The road starts at Km 248.8 of the first class I-9 road southwest of the Kraymorie neighbourhood of the city of Burgas, and heads east through the ridges of Rosen Bair and Medni Rid, parallel to the south coast of the Gulf of Burgas. At the town of Chernomorets it turns south and then southeast, following the southern coast of the Sozopol Bay and reaches the town of Sozopol. In the section Burgas–Sozopol the road has four lanes. From the town the II-99 follows a new route through the eastern slopes of Medni Rid, instead of the old one along the coast, until the area north of the river Ropotamo. After crossing the river, the road ascends a low saddle and west of the town of Primorsko descends into the valley of the river Dyavolska reka. From there to the town of Tsarevo it runs parallel to the coast. In this section, the II-99 passes west of the town of Kiten and the village of Lozenets, before reaching the southwestern part of Tsarevo.

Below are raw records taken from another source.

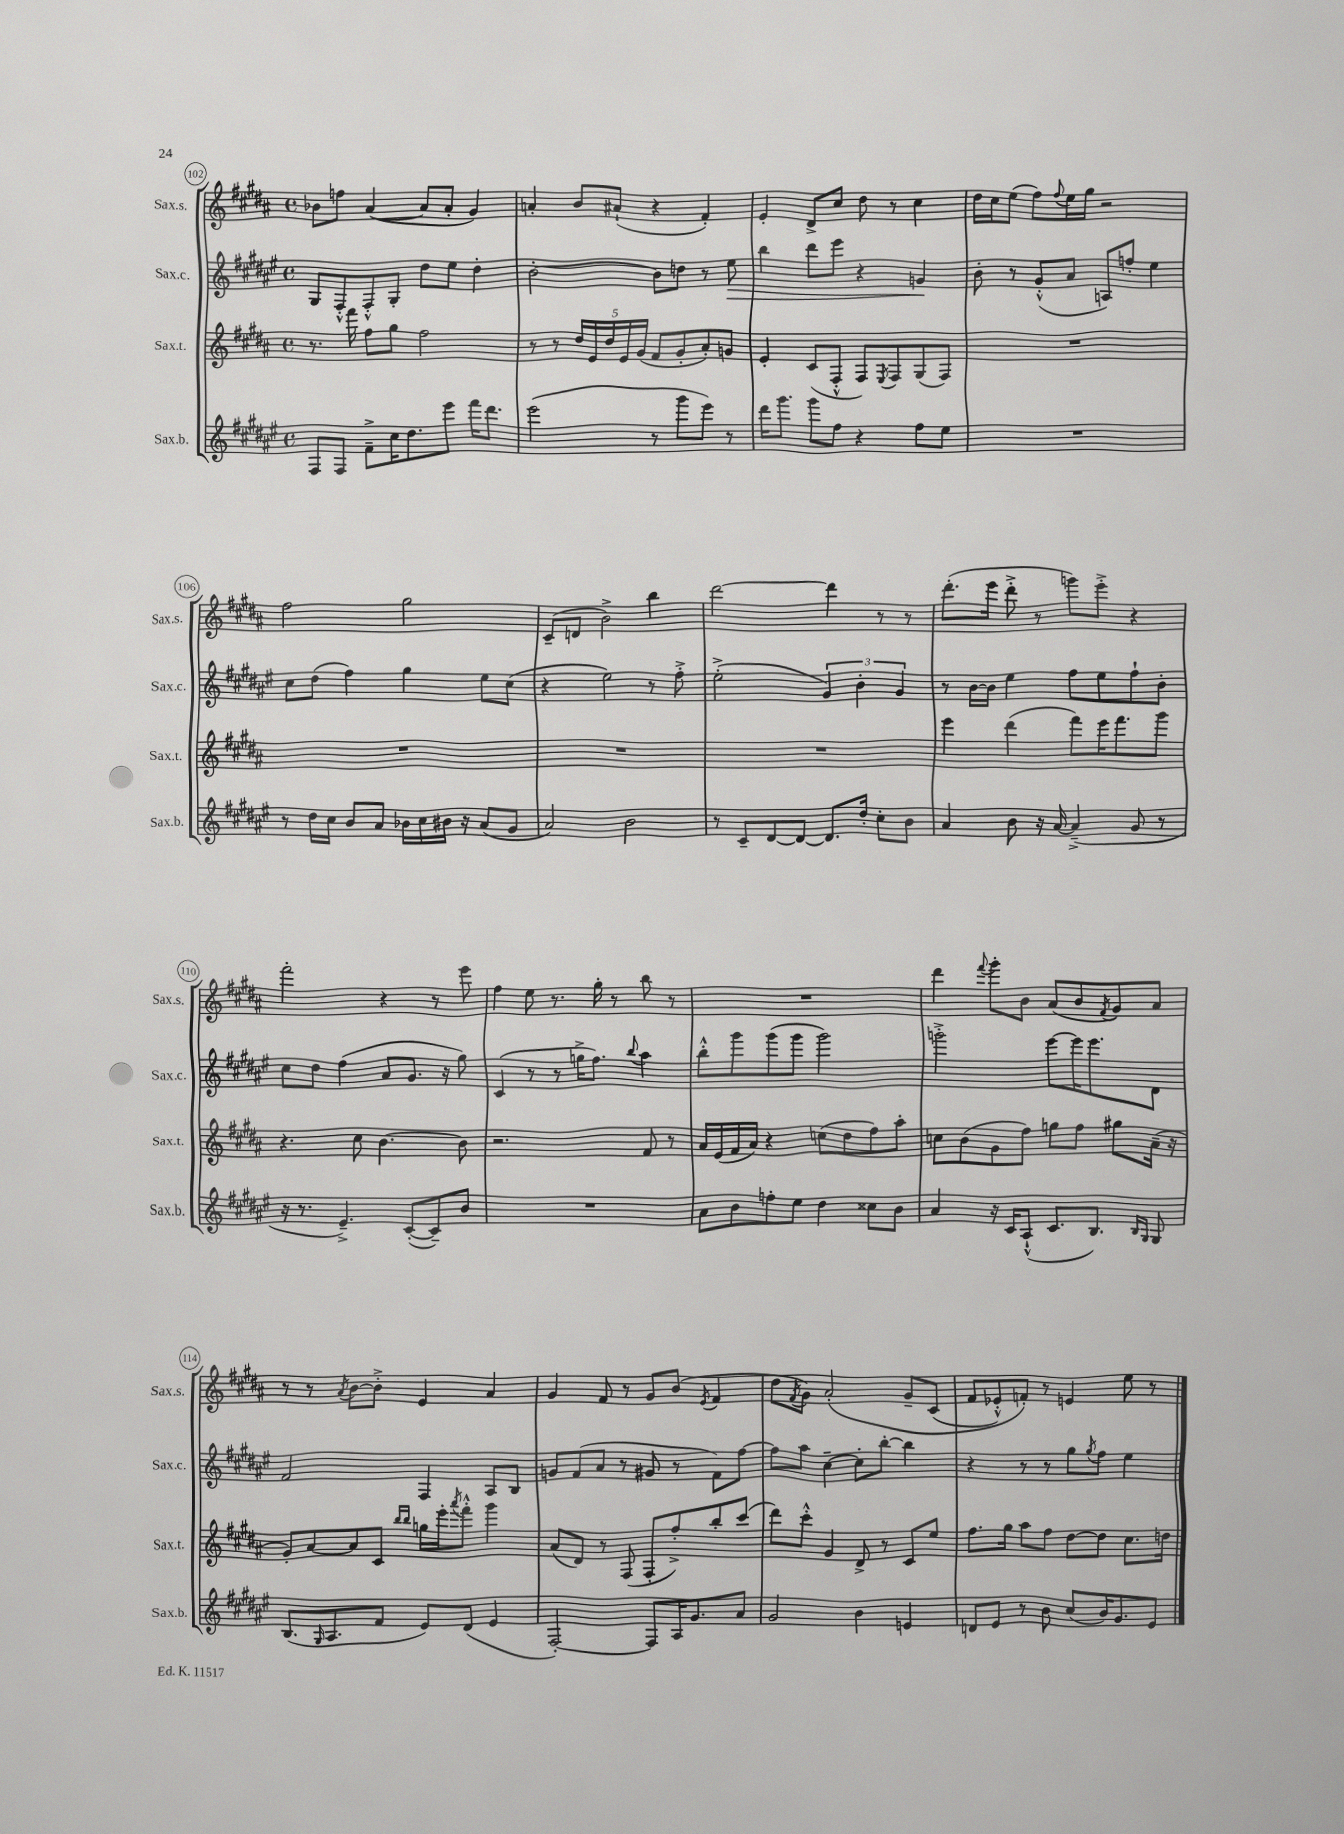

**kern	**kern	**kern	**dynam	**kern
*part4	*part3	*part2	*part2	*part1
*staff4	*staff3	*staff2	*staff2	*staff1
*I"Sax.b.	*I"Sax.t.	*I"Sax.c.	*	*I"Sax.s.
*I'Sax.b.	*I'Sax.t.	*I'Sax.c.	*	*I'Sax.s.
*clefG2	*clefG2	*clefG2	*	*clefG2
*k[f#c#g#d#a#e#]	*k[f#c#g#d#a#]	*k[f#c#g#d#a#e#]	*	*k[f#c#g#d#a#]
*M4/4	*M4/4	*M4/4	*	*M4/4
*met(c)	*met(c)	*met(c)	*	*met(c)
=102	=102	=102	=102	=102
8F#/L	8.r	8G#/L	.	8b-X\L
8F#/J	.	8F#'^^/	.	8ffn\J
.	16fff#\	.	.	.
8f#~^\L	8ff#\L	8F#'^^/	.	([4a#/
16cc#\K	8gg#\J	8G#'/J	.	.
8.dd#\	.	.	.	.
.	2ff#\	8dd#\L	.	8a#/L]
8eee#\J	.	8ee#\J	.	8a#'/J
16fff#\KL	.	4dd#'\	.	4g#/)
8.ddd#\J	.	.	.	.
=103	=103	=103	=103	=103
(2eee#\	8r	[2b'\	.	4an'/
.	8r	.	.	.
.	20dd#/LL	.	.	8b/L
.	20e/	.	.	.
.	20dd#/	.	.	.
.	.	.	.	(8a#X`/J
.	20e/	.	.	.
.	(20g#/JJ	.	.	.
8r	8f#/L	8b\L]	.	4r
8ggg#\L	8g#'/	8ddn\J	.	.
8eee#\J)	8a#'/)	8r	.	4f#'/)
!	!	!	!LO:HP:b	!
8r	8gn/J	8ee#\	>	.
=104	=104	=104	=104	=104
16ddd#\KL	4e'/	4bb\	.	4e'/
8.ggg#\J	.	.	.	.
8ggg#\L	(8c#/L	8ddd#\L	.	8d#^/L
8ff#\J	8F#'^^/J	8eee#\J	.	8cc#/J
4r	8F#/L)	4r	.	8dd#\
.	8qE/	.	.	.
.	8F#/	.	.	8r
8ff#\L	(8G#/	4gn/	.	4cc#\
8ee#\J	8F#/J)	.	.	.
.	.	.	]	.
=105	=105	=105	=105	=105
1r	1r	8b'\	.	16dd#\LL
.	.	.	.	16cc#\J
.	.	8r	.	(8ee\J
.	.	(8g#'^^/L	.	8ff#\L)
.	.	.	.	8qqff#/
.	.	8a#/J	.	16ee\L
.	.	.	.	16gg#\JJ
.	.	8An/L)	.	2r
.	.	8ffn'/J	.	.
.	.	4ee#\	.	.
!!LO:LB:g=z
=106	=106	=106	=106	=106
8r	1r	8cc#\L	.	2ff#\
16dd#\LL	.	(8dd#\J	.	.
16cc#\JJ	.	.	.	.
8b/L	.	4ff#\)	.	.
8a#/J	.	.	.	.
16b-X\LL	.	4gg#\	.	2gg#\
16cc#\	.	.	.	.
16b#X\JJ	.	.	.	.
16r	.	.	.	.
(8a#/L	.	8ee#\L	.	.
8g#/J	.	(8cc#\J	.	.
=107	=107	=107	=107	=107
2a#/)	1r	4r	.	(8c#~/L
.	.	.	.	8dn/J
.	.	2ee#\)	.	2b^\)
2b\	.	.	.	.
.	.	8r	.	4bb\
.	.	8ff#'^\	.	.
=108	=108	=108	=108	=108
8r	1r	(2ee#'^\	.	[2ddd#\
8c#~/L	.	.	.	.
[8d#/	.	.	.	.
8d#/J_	.	.	.	.
8.d#/L]	.	6g#/)	.	4ddd#\]
.	.	6b'\	.	.
16dd#'/Jk	.	.	.	.
8cc#'\L	.	.	.	8r
.	.	6g#/	.	.
8b\J	.	.	.	8r
=109	=109	=109	=109	=109
4a#/	4eee\	8r	.	(8.ddd#'\L
.	.	[16b\LL	.	.
.	.	16b\JJ]	.	16eee\Jk
8b\	(4ddd#\	4ee#\	.	8ddd#'^\
16r	.	.	.	8r
[16a#/	.	.	.	.
(4a#~^/]	8fff#\L)	8ff#\L	.	8gggn\L)
.	16eee\K	8ee#\	.	8eee'^\J
.	8.fff#\	.	.	.
8g#/	.	8ff#`\	.	4r
8r	8ggg#\J	8b'\J	.	.
!!LO:LB:g=z
=110	=110	=110	=110	=110
16r	4.r	8cc#\L	.	2fff#'\
8.r	.	.	.	.
.	.	8dd#\J	.	.
4.e#~^/)	.	(4ff#\	.	.
.	8cc#\	.	.	.
.	[4.b\	8a#/L	.	4r
([8c#'/L	.	8.g#/J	.	.
8c#~/])	.	.	.	8r
.	.	16r	.	.
8b/J	8b\]	8gg#\)	.	8eee\
=111	=111	=111	=111	=111
1r	2.r	(4c#/	.	4ff#\
.	.	8r	.	8ee\
.	.	8r	.	8.r
.	.	16ggn^\KL	.	.
.	.	8.ff#\J)	.	16gg#'\
.	.	.	.	8r
.	.	8qqbb/	.	.
.	8f#/	4aa#\	.	8bb\
.	8r	.	.	8r
=112	=112	=112	=112	=112
8a#\L	16a#/LL	8bb'^^\L	.	1r
.	(16e/	.	.	.
8b\	16f#/	8ggg#\	.	.
.	16a#/JJ)	.	.	.
8ffn'\	4r	(8ggg#\	.	.
8ee#\J	.	8ggg#\J	.	.
4dd#\	(8ccn\L	2ggg#\)	.	.
.	8dd#\	.	.	.
8cc##X\L	8ff#\)	.	.	.
8b\J	8aa#'\J	.	.	.
=113	=113	=113	=113	=113
4a#/	8ccn\L	2gggn'^\	.	4ddd#\
.	(8b\	.	.	.
.	.	.	.	8qqfff#/
16r	8g#\	.	.	8ggg#'\L
16c#/KL	.	.	.	.
(8A#`^^/J	8ff#\J)	.	.	8b\J
8.c#/L	8ggn\L	[8eee#\L	.	(8a#/L
.	8ff#\J	16eee#\K]	.	8b/
8.B/J)	.	8.eee#\	.	.
.	.	.	.	8qf#/
.	8gg#X\L	.	.	8g#/)
16qqB/LL	.	.	.	.
16qqG#/JJ	.	.	.	.
8G#/	(16a#~\Jk	8d#\J	.	8a#/J
.	16r	.	.	.
!!LO:LB:g=z
=114	=114	=114	=114	=114
(8.B/L	8g#'/L)	2f#/	.	8r
.	[8a#/	.	.	8r
16qqG#/	.	.	.	.
8.A#/	.	.	.	.
.	.	.	.	8qa#/
.	8a#/]	.	.	[8b\L
8f#/J	8c#/J	.	.	8b'^\J]
.	16qqbb/LL	.	.	.
.	16qqbb/JJ	.	.	.
8e#/L)	16ggn\LL	4F#/	.	4e/
.	16eee'\J	.	.	.
.	8qaaa#/	.	.	.
(8d#/J	8fff#'^^\J	.	.	.
4e#/	4ggg#\	8A#/L	.	4a#/
.	.	8B/J	.	.
=115	=115	=115	=115	=115
[2F#'/)	(8a#/L	8gn/L	.	4g#/
.	8d#/J)	(8f#/	.	.
.	8r	8a#/J	.	8f#/
.	(8F#/	8r	.	8r
8F#/L]	8F#'/L	8g#X/	.	8g#/L
16A#/K	8ff#'^/)	8r	.	(8b/J
8.g#/	.	.	.	.
.	.	.	.	8qe/
.	8bb'/	8f#\L)	.	4f#/
8a#/J	(8ccc#/J	[8ff#\J	.	.
=116	=116	=116	=116	=116
2g#/	8ddd#\L)	8ff#\L]	.	8dd#\L
.	.	.	.	8qf#/
.	8ccc#'^^\J	8aa#\J	.	8g#\J)
.	4g#/	[4cc#~\	.	(2a#'/
4b\	8d#^/	8cc#'\L]	.	.
.	8r	[8bb'\J	.	.
4en/	8c#/L	4bb\]	.	8g#~/L
.	8ee/J	.	.	(8c#/J
=117	=117	=117	=117	=117
8dn/L	8.ff#\L	4r	.	8f#/L
8e#/J	.	.	.	8e-X'^^/)
.	16gg#\Jk	.	.	.
8r	8aa#\L	8r	.	8fn'/J)
8b\	8ff#\J	8r	.	8r
(8cc#/L	[8dd#\L	8gg#\L	.	4en/
.	.	8qgg#/	.	.
16b/K)	8dd#\J]	8ff#\J	.	.
8.g#/	.	.	.	.
.	8.cc#\L	4ee#\	.	8ee\
8e#/J	.	.	.	8r
.	16ddn\Jk	.	.	.
==	==	==	==	==
*-	*-	*-	*-	*-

At the town the road heads inland in direction southwest and ascends the Bosna Ridge of the Strandzha mountain range, following its crest west through the Strandzha Nature Park, the largest protected area in Bulgaria. It passes through the villages of Izgrev, Balgari and Kondolovo. Some 4 km after the latter the road turns south, passes through the village of Gramatikovo and descends along the southern slopes of Bosna to the deep valley of the river Veleka. After crossing the river it continues southwest, ascends the Granichia Ridge of Strandzha, passes east of the town of Malko Tarnovo and southeast of the town reaches its terminus at Km 319.3 of the first class I-9 road, close to the Bulgaria–Turkey border.